Per-instance keypoint data:
☆ ☆ ☆
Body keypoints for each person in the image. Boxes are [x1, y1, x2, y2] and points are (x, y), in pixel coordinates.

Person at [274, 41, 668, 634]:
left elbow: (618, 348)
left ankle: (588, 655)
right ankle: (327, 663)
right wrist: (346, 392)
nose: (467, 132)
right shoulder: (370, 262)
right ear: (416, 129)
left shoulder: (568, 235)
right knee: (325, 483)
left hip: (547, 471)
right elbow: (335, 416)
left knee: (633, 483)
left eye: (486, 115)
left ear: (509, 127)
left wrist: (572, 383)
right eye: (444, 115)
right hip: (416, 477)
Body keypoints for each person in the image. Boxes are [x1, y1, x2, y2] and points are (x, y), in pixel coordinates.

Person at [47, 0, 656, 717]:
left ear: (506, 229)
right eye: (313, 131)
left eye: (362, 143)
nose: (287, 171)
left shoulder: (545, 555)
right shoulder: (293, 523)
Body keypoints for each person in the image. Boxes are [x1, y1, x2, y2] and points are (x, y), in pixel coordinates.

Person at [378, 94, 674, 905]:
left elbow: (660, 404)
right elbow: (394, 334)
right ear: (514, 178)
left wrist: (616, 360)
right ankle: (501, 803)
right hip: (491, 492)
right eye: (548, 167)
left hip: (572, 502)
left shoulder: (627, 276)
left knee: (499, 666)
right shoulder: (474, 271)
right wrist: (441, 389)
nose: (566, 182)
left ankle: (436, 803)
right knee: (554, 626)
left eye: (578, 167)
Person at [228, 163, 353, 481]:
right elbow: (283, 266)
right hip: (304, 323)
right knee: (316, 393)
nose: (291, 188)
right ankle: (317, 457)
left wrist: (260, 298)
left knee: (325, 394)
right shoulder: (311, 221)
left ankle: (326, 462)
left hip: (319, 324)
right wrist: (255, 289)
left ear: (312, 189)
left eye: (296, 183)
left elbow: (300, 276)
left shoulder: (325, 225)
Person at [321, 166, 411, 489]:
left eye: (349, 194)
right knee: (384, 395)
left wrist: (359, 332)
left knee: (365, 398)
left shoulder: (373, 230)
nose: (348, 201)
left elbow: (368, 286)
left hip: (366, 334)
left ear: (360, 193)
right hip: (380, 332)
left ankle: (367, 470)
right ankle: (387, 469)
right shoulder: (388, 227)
☆ ☆ ☆
> **Assigned task**
Repeat the data word for word, starting at its first line and stopping after the line that contains "nose: (467, 132)".

> **Output for this task**
Body keypoints for each person in the image. Boxes are [x1, y1, x2, y2] and points are (x, y), in pixel coordinates.

Person at [274, 41, 668, 634]:
left elbow: (618, 348)
left ankle: (588, 655)
right ankle: (327, 663)
right wrist: (346, 392)
nose: (467, 132)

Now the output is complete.